Ирония журналиста не понравилась Вадиму Осташеву. Он грубовато спросил:

— И давно вы работаете на вашингтонские власти?

— На вашингтонские власти я не работаю, — сухо ответил Петрушев. — Наша фирма американская, верно. Но фирма частная. В отличие, скажем, от «Голоса Америки».

— Бросьте. Отличие — чисто формальное.

Морщины снова пришли в движение. На этот раз — с неудовольствием. Ведь сказать правду он все равно не мог.

— Отличие не формальное, — настаивал он, хотя убежденности в его словах не слышалось. — К тому же, являясь частной американской фирмой, мы, по сути дела, — голос русского зарубежья.

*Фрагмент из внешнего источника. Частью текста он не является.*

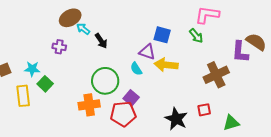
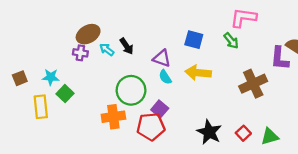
brown ellipse: (70, 18) -> (88, 34), moved
cyan arrow: (83, 29) -> (107, 50), moved
purple triangle: (147, 52) -> (162, 58), moved
red square: (204, 110) -> (243, 133), moved, turned -32

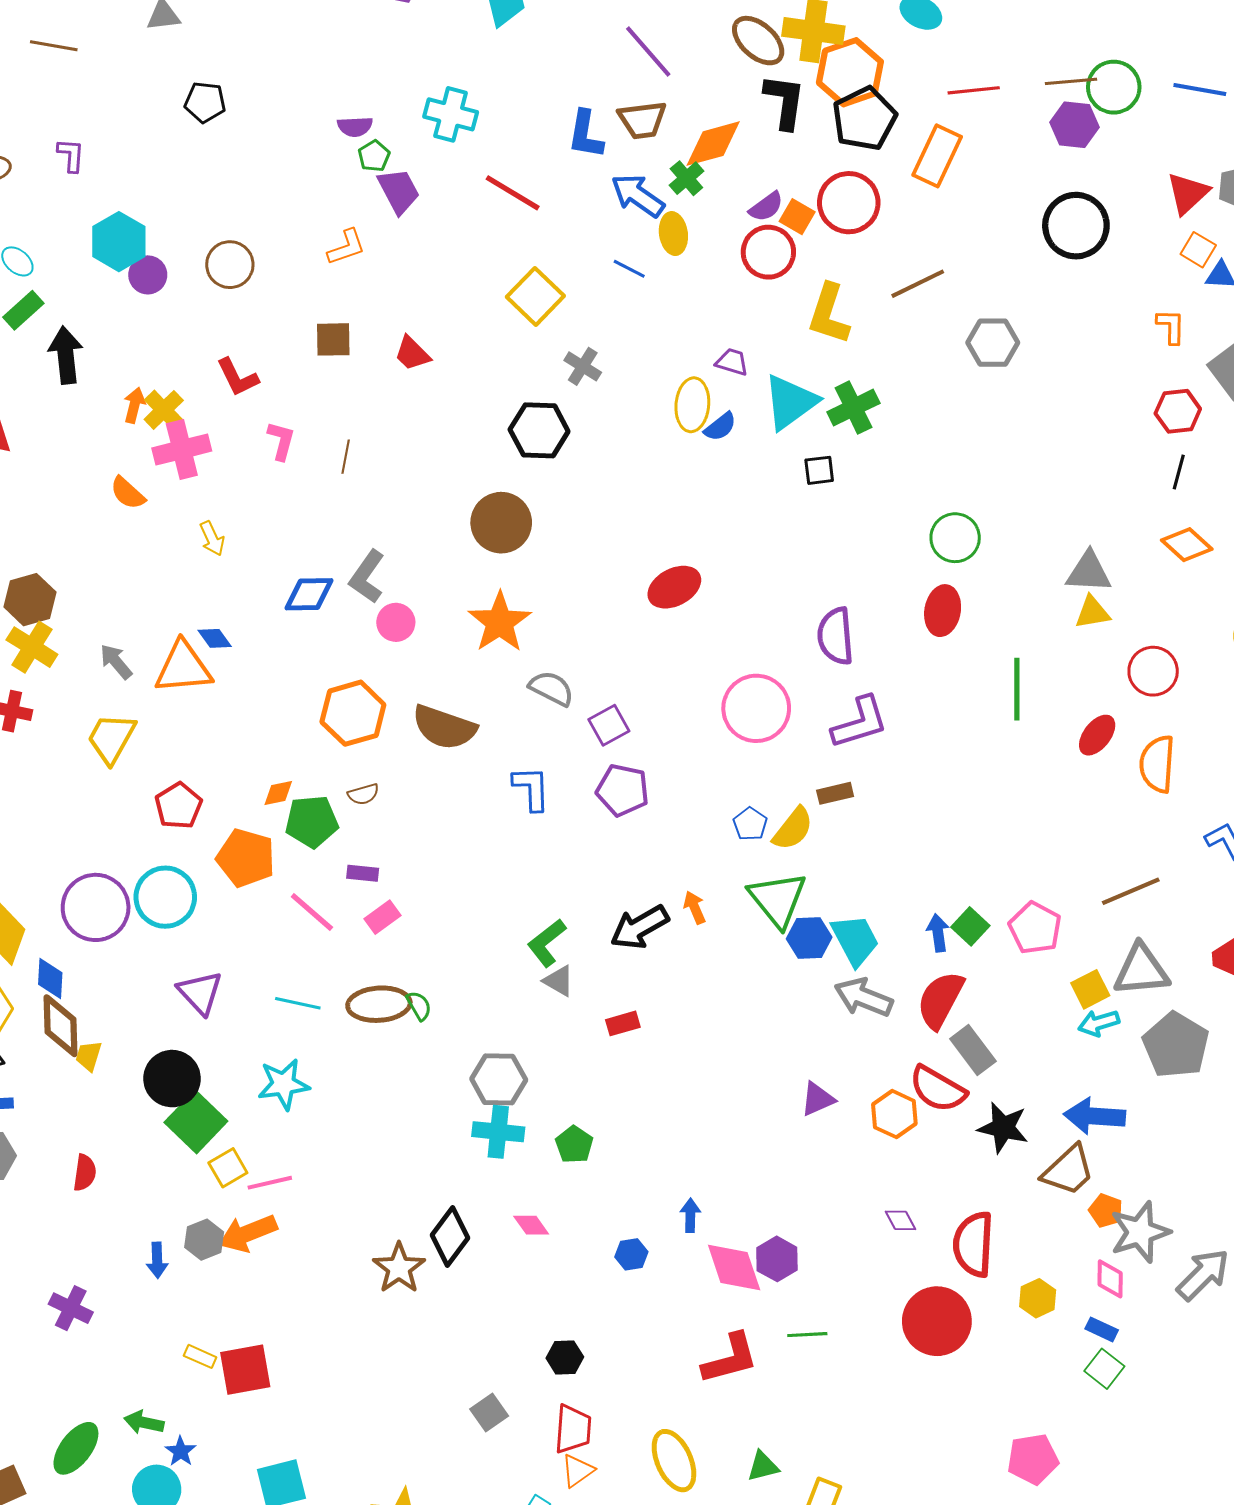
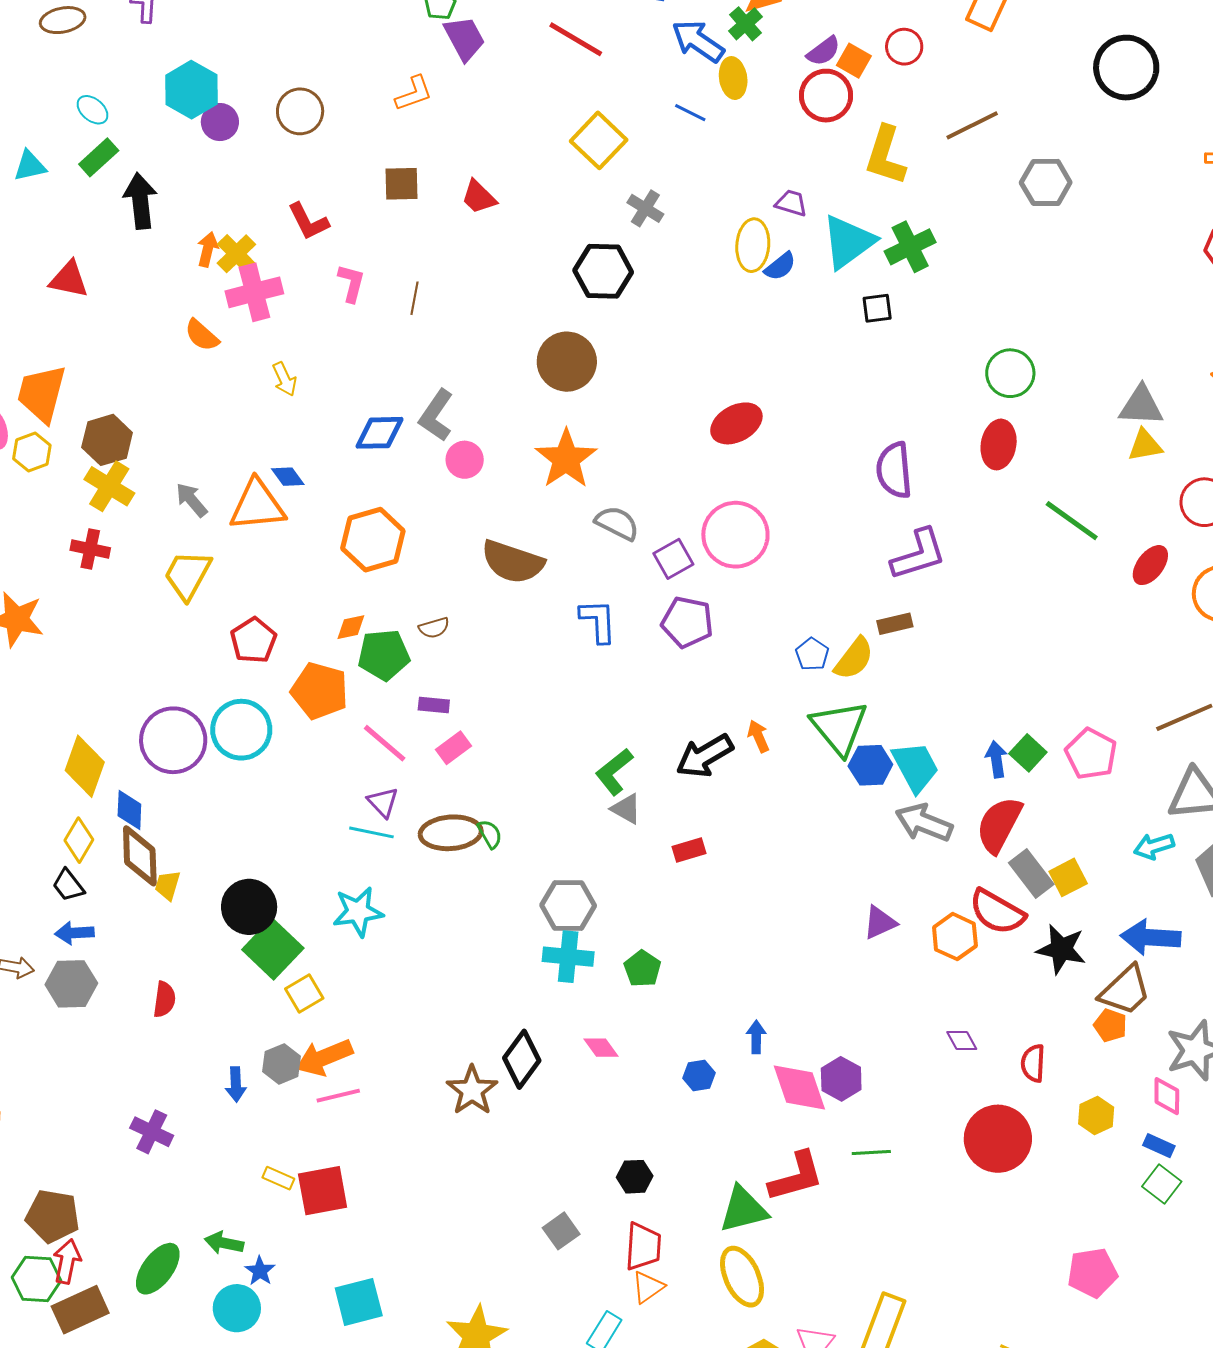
red circle: (849, 203) -> (904, 47), size x0.6
green line: (1017, 689) -> (1072, 521), turned -54
pink circle: (756, 708) -> (735, 535), moved
orange hexagon: (353, 713) -> (373, 540), moved
yellow square: (1090, 989) -> (1068, 877), moved
purple triangle: (200, 993) -> (383, 802), moved, size x0.7
pink line: (270, 1183) -> (338, 1096), moved
orange pentagon: (1106, 1211) -> (1110, 1025), moved
red semicircle: (973, 1244) -> (1033, 1063), size x0.6
green triangle: (763, 1466) -> (743, 1209), moved, size x1.6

«Голос ЦРУ вы», — неприязненно подумал Вадим, но спорить не стал. Вопрос свой, давно ли Петрушев работает на радиостанции, он тоже не стал повторять. Не хочет говорить, ну и не надо. Судя по возрасту, он, вполне возможно, из гитлеровских приспешников. К фашизму Осташев относился резко отрицательно.

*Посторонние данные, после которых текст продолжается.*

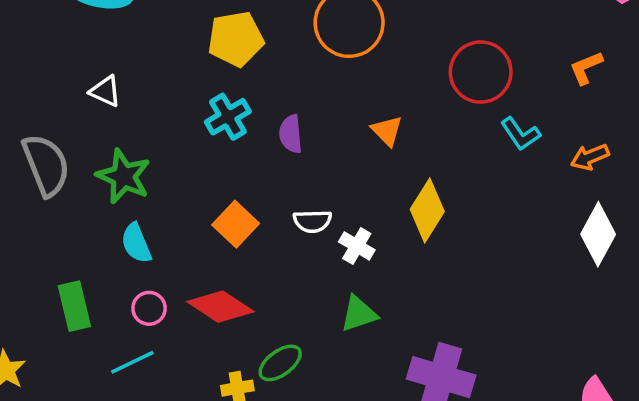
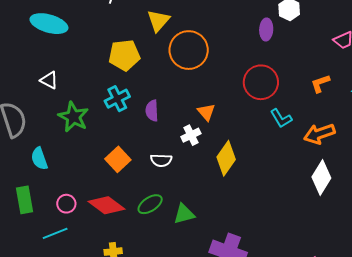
orange arrow: (590, 157) -> (319, 134), size x1.4
green star: (124, 176) -> (73, 117), moved
cyan semicircle: (136, 243) -> (39, 159), moved
white cross: (357, 246) -> (191, 135), moved, turned 30
green ellipse: (280, 363) -> (150, 204), moved

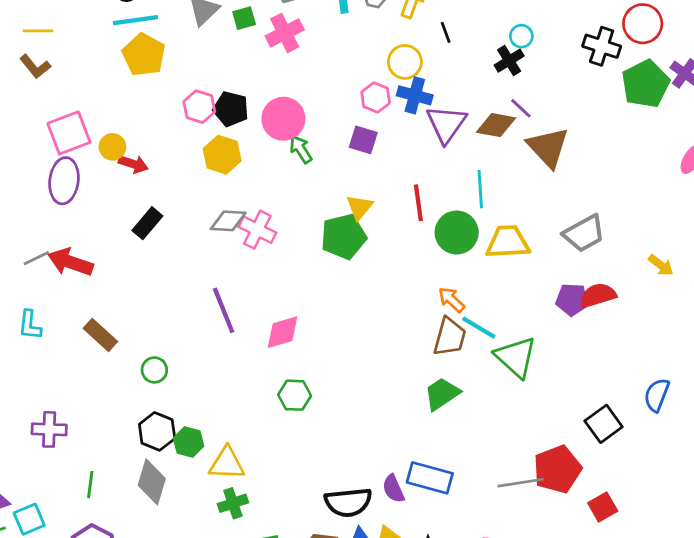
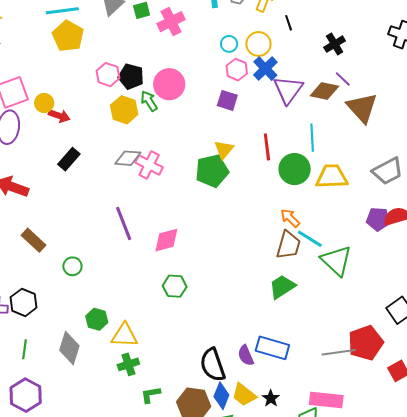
cyan circle: (521, 36) -> (229, 44), moved
blue cross: (415, 95) -> (265, 69), turned 30
green arrow: (301, 149) -> (149, 101), moved
black hexagon: (157, 431) -> (24, 302), moved
black semicircle: (348, 502) -> (213, 365), turned 76

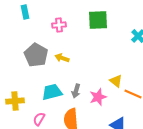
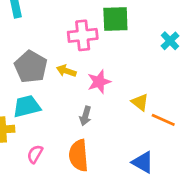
pink cross: (59, 25) -> (83, 35), moved, size x1.5
cyan trapezoid: (52, 92) -> (27, 106), moved
pink star: (98, 97) -> (99, 82), moved

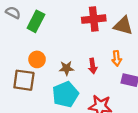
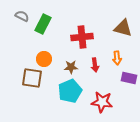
red cross: (94, 19) -> (82, 37), moved

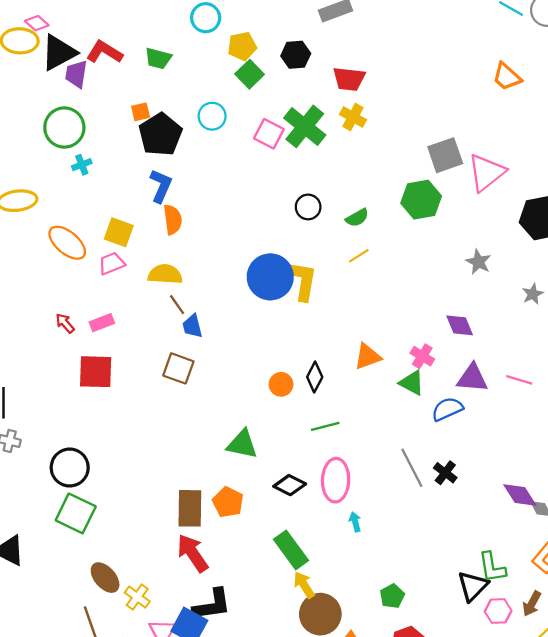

Раскрыв свой «Ухер», корреспондентский западногерманский магнитофон, радиожурналист приступил к интервью. Вопросы, которые он задавал, били в одну точку: «Что вы думаете о слабости и нединамичности советской экономики?», «Что вы можете сказать о нарушениях прав человека?». И прочее в том же духе. Вадим старался уходить от ответов. Сам себе удивляясь, сказал даже несколько слов в защиту преданной родины.

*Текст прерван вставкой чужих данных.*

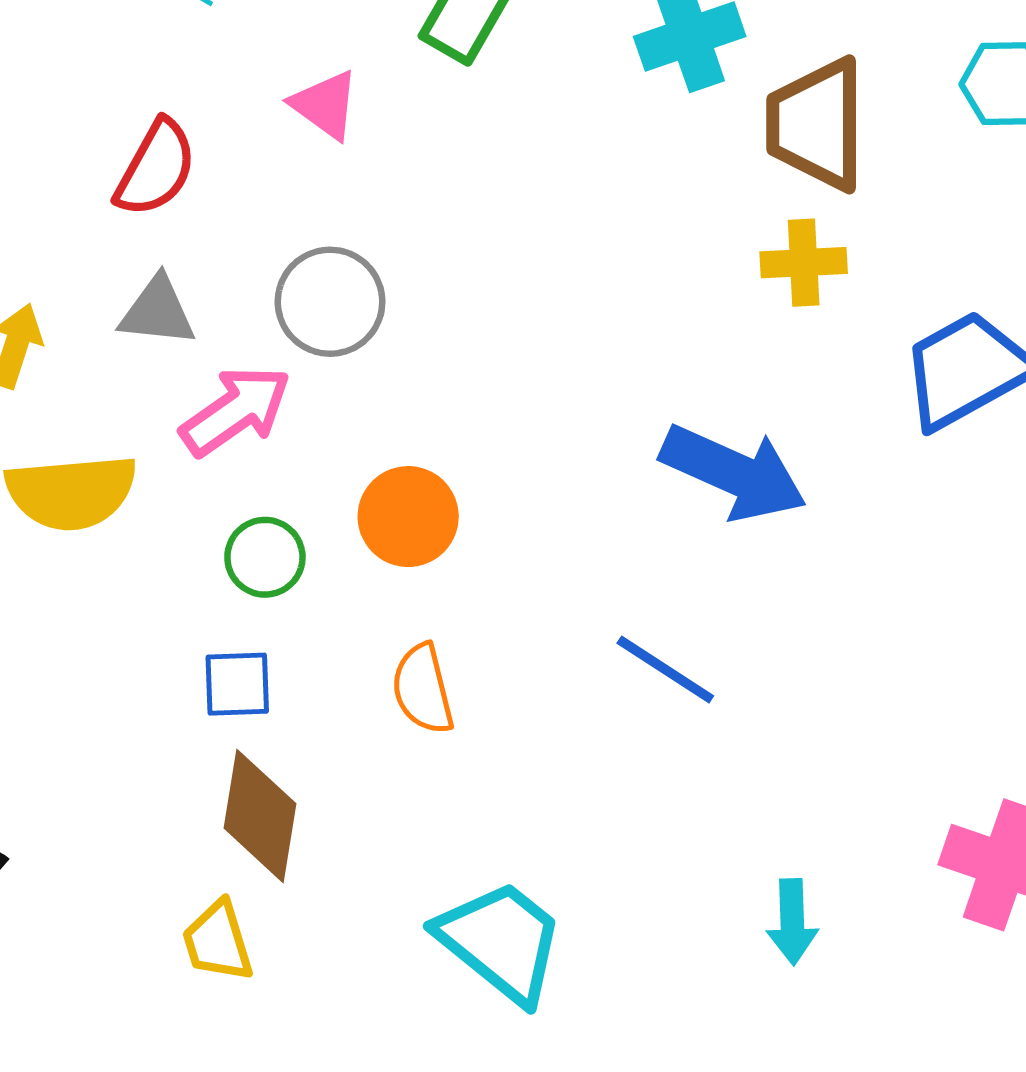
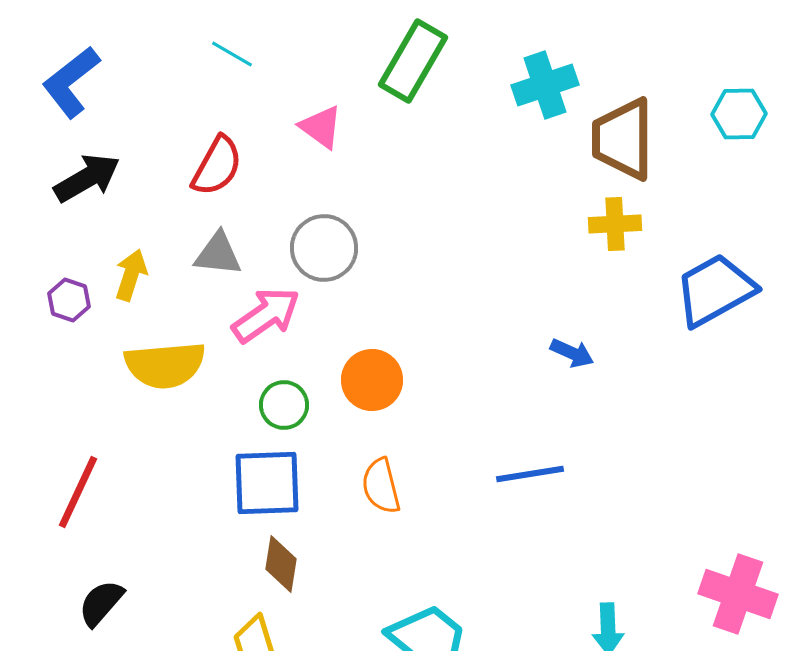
blue arrow: (734, 473) -> (572, 353), size x0.5
blue line: (665, 670) -> (530, 474), turned -42
blue square: (237, 684) -> (267, 483), size x1.6
brown diamond: (260, 816) -> (281, 564), size x0.7

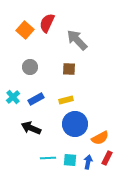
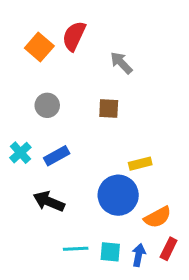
gray arrow: (77, 40) -> (121, 63), size x0.7
yellow rectangle: (66, 100) -> (140, 164), moved

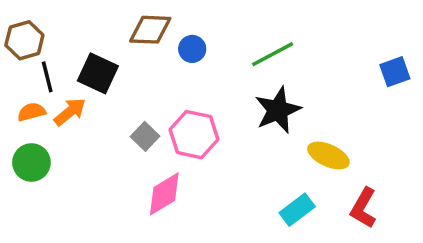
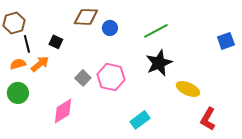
black square: (98, 73) -> (56, 42), size x0.6
pink diamond: (164, 194) -> (63, 111), moved
cyan rectangle: (297, 210) -> (140, 120), moved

Морщины на лице Петрушева выражали недоумение. Интервью явно не задалось. Тогда он перешел к вопросам иного рода. Его интересовало, что знает Осташев о деятельности Совета Экономической Взаимопомощи и Организации Варшавского Договора.

Это уж был откровенный сбор информации не для радиостанции, а непосредственно для ЦРУ, и Осташев отрубил:

— Ничего не знаю!

Он и вправду ничего не знал, но и знай хоть что-нибудь — не ответил бы.

Опечаленный неудачей (не справился с заданием! — начальство не похвалит), Петрушев холодно простился.

Встреча с представителем «голоса русского зарубежья» оставила по себе такое впечатление, будто он искупался в лохани с грязной водой. Но тут горькая мысль пронзила все его существо: «А я-то многим ли лучше? Тоже перебежчик. Тоже в общем-то предатель». Ему стало не по себе. Внутренне знобко, неприютно. Все они, эмигранты, — словно нагие на ветру. Крутят их чуждые ветры, вертят как хотят. И нет им покоя, нет довольства жизнью, нет счастья.